_SUPPLIED PASSAGE_:
Language is a paltry thing in the mouths of May and Eddie. Since they last separated, words are no longer a match for their shared sense of rage and pent up frustration. Their bodies are longing to be familiar again. Carnal knowledge, that’s the language they share. When Eddie (Andrew Pastides) moves towards May (Jessi Campbell), he leads with his hips. May’s legs pull apart despite her rational mind’s objections. Neither motion is vulgar, though. These are the unconscious movements of intimacy. This is how their bodies recognize each other, how they react when reunited.
Sam Shepard’s Fool for Love was first performed at the Magic Theater in 1983. After a movie adaptation and consistent repertory stagings, the play should suffer from feeling overly familiar to audiences. But it doesn’t. In this legacy revival production, you can still clearly hear Shepard’s mordant wit. He pairs his comic sensibility with something inextricably tragic, though. In his depiction of (wo)man versus fate, he can be as un-ironic as Sophocles was in The Oresteia.
The setting is low Americana, a roadside motel in the middle of nowhere, a desert place where people go to forget themselves. This is where westward expansion ended in dust, and where the American dream comes to die. Vinyl copies of Aaron Copland’s Rodeo are scratched and never reach that moment of uplift. Shepard has written a Western but the territory he’s covering is interior, psychological. In this godforsaken context, he’s examining May and Eddie and the origins of their poisoned love affair.
But their addled reunion is interrupted from time to time by an unruly ghost. The Old Man (an amiable Rod Gnapp) sits in a rocking chair at the front of the stage. He’s an unreliable narrator who both helps and hinders May and Eddie. He speaks directly to them, separately at first, like a voice that haunts their individual consciences. Shepard brings The Old Man into the play as a storyteller. Language is his particular gift. In one breathtaking monologue, he tries to soothe a stricken May by recounting a memory from her childhood. Like the content of the play itself, the lines move in and out of a surreal darkness until they land somewhere risible and inexplicably comforting.

_PROVIDED DATA_:
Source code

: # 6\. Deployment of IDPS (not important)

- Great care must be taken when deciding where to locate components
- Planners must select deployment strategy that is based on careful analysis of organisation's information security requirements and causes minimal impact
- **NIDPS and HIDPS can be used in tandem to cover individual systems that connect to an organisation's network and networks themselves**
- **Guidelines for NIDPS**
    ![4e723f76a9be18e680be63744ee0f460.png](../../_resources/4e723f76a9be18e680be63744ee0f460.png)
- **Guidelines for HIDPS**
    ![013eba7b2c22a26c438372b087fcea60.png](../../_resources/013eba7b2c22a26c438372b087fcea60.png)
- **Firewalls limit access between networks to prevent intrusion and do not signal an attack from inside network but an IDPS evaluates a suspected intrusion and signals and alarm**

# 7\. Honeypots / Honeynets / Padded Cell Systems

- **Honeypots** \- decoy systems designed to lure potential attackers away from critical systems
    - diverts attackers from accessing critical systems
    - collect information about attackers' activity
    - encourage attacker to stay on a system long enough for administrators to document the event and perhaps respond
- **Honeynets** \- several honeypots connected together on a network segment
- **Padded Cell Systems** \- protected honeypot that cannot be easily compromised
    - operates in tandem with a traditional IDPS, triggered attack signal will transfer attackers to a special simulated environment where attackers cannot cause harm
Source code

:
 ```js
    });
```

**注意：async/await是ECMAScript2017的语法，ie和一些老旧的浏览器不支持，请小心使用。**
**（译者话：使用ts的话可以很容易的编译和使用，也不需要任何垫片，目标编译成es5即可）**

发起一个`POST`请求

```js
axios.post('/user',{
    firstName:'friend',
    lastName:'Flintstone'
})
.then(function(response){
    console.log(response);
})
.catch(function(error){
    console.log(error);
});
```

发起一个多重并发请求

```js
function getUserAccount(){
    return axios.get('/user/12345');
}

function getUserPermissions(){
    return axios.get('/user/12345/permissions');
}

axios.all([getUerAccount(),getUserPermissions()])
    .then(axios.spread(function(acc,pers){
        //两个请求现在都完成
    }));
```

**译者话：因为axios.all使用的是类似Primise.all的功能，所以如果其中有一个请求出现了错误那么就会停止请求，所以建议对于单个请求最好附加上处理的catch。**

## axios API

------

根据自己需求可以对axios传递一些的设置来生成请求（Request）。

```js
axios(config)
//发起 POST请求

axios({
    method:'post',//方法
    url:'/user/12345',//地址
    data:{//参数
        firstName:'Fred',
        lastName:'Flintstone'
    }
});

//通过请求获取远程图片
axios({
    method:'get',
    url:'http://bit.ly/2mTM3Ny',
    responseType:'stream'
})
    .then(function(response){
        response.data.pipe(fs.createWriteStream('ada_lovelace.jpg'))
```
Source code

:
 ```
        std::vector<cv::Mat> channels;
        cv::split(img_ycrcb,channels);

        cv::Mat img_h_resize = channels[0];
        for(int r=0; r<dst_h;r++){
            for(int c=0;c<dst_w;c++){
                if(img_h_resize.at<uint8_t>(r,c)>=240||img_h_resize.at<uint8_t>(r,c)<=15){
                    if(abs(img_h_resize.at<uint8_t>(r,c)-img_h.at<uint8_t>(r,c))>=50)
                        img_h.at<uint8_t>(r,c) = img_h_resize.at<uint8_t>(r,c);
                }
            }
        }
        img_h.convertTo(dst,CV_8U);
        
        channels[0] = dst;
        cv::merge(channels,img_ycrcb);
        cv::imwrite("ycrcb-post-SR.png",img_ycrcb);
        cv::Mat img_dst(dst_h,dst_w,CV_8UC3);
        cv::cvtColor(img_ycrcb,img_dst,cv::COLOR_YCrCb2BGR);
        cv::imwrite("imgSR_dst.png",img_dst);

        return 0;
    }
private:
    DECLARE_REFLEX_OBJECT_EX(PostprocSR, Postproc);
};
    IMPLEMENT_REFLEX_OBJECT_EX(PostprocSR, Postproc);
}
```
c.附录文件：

_WHAT YOU ARE ASKED TO DO_:
List every actor the text about the Fool for Love revival names, each with the character that actor plays.

_SOLUTION BELOW_:
- Andrew Pastides: Eddie
- Jessi Campbell: May
- Rod Gnapp: The Old Man